Surging food and construction costs drove Vietnam's inflation rate to 25.2 percent this month, the highest in more than a decade, the government said yesterday.
Despite authorities' efforts to control inflation, including interest rate hikes, consumer prices were 4 percentage points higher than last month, the Government Statistics Office said.
Vietnam’s inflation rate is among the highest in Asia, and higher food prices in particular are hurting the country’s poor.
Overall food costs were up 42.4 percent from a year ago, driven by a 67.8 percent jump in the price of grain, including rice, the staple food. Housing and construction materials rose 22.9 percent over last year.
Analysts say Vietnam’s surging inflation is driven by both domestic and global forces, including soaring fuel and food costs.

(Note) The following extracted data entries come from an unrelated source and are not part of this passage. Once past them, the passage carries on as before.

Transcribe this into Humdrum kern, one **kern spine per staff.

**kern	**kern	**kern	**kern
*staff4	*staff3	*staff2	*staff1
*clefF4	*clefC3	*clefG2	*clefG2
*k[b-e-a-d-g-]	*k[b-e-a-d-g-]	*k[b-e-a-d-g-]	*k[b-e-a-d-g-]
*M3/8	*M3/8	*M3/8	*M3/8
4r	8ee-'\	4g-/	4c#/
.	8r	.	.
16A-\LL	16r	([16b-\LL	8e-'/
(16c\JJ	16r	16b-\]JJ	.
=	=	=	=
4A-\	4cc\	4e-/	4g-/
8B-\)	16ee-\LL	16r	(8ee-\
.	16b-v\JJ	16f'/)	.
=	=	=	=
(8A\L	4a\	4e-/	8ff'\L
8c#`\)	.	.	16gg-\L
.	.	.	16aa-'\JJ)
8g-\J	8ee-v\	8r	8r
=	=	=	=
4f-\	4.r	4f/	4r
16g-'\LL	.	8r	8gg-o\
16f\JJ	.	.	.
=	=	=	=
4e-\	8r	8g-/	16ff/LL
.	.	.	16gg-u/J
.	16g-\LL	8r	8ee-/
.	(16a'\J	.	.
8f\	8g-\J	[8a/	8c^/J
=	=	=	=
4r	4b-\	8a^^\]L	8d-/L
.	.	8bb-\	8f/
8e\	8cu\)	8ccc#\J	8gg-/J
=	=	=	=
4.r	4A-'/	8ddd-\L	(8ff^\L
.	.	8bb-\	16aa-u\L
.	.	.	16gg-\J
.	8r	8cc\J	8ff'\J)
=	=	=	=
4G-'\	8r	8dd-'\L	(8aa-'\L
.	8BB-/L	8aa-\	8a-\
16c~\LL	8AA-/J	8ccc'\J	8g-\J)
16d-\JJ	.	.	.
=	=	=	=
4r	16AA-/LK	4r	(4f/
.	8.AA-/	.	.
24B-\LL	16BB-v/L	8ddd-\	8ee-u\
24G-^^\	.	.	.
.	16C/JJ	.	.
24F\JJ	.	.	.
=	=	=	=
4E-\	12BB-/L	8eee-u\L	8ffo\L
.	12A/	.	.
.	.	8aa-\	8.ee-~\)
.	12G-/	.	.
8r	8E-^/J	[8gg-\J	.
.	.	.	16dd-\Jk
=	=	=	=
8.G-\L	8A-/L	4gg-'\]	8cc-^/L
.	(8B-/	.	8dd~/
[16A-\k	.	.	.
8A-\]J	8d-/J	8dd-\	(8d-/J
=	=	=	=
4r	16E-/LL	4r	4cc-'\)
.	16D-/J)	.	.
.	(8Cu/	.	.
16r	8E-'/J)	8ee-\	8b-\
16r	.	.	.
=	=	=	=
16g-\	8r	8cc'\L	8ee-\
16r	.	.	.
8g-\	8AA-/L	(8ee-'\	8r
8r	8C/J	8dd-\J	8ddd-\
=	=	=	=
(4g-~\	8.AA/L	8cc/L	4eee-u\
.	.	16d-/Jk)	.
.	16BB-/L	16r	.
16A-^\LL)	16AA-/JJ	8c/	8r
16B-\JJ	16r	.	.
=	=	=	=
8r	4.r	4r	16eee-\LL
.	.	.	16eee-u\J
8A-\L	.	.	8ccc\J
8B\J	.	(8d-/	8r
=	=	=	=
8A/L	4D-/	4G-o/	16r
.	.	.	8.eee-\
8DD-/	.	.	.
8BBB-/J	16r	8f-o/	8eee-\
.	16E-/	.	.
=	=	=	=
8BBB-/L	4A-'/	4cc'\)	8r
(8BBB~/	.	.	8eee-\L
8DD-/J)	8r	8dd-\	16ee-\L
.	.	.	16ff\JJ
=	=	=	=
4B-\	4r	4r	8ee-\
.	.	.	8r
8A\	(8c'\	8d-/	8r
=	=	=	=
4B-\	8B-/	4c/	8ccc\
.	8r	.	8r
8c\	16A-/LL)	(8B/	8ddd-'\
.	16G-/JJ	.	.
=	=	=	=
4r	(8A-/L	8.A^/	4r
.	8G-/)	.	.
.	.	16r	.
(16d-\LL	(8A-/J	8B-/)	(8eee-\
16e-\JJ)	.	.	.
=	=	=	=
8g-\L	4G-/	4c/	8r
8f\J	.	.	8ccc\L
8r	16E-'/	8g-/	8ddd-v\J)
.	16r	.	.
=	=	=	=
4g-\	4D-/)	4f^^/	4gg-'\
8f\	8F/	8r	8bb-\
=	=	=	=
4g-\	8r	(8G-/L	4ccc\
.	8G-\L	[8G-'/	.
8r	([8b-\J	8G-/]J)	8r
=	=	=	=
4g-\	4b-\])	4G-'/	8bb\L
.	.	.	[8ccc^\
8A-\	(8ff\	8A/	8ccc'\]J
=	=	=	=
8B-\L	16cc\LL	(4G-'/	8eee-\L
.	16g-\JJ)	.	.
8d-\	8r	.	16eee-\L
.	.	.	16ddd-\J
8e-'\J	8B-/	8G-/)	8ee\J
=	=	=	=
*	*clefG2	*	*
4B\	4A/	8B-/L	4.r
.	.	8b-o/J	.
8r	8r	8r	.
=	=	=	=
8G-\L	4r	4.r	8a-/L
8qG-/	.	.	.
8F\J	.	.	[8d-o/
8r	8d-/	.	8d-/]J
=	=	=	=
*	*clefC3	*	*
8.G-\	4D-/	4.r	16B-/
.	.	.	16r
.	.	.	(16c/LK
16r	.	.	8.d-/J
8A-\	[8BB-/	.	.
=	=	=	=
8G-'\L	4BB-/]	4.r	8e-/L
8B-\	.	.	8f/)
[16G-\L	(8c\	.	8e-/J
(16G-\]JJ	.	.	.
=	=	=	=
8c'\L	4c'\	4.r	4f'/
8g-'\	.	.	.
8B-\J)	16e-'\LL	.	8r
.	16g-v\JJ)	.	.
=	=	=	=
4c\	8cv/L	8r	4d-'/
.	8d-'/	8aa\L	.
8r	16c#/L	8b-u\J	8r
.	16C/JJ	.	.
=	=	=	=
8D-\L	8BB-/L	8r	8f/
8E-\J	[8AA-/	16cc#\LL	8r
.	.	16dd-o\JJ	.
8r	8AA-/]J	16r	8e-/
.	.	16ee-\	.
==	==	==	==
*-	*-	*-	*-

Rapid economic growth and looser lending policies in recent years — which has spurred investment —have also contributed.
The communist government has made fighting inflation its top priority. The central bank raised by interest rates 3 percentage points to restrain borrowing and encourage saving.
In the past few months, the government has also postponed public investment projects and ordered state agencies to cut spending by at least 10 percent.
The impact of these policy changes are likely to be felt in the second half of the year, said Jonathan Pincus, chief economist of the UN Development Program in Hanoi.
“The economy is still healthy, with exports and foreign direct investment soaring,” he said.
Vietnam’s exports were up 27 percent this month from a year ago, and foreign investment pledges reached US$15.3 billion in the first five months of this year, more than double the same period last year.
Still, authorities foresee slower growth ahead.
Earlier this month, the Vietnamese government slashed its annual growth target to 7 percent from 8.5 percent.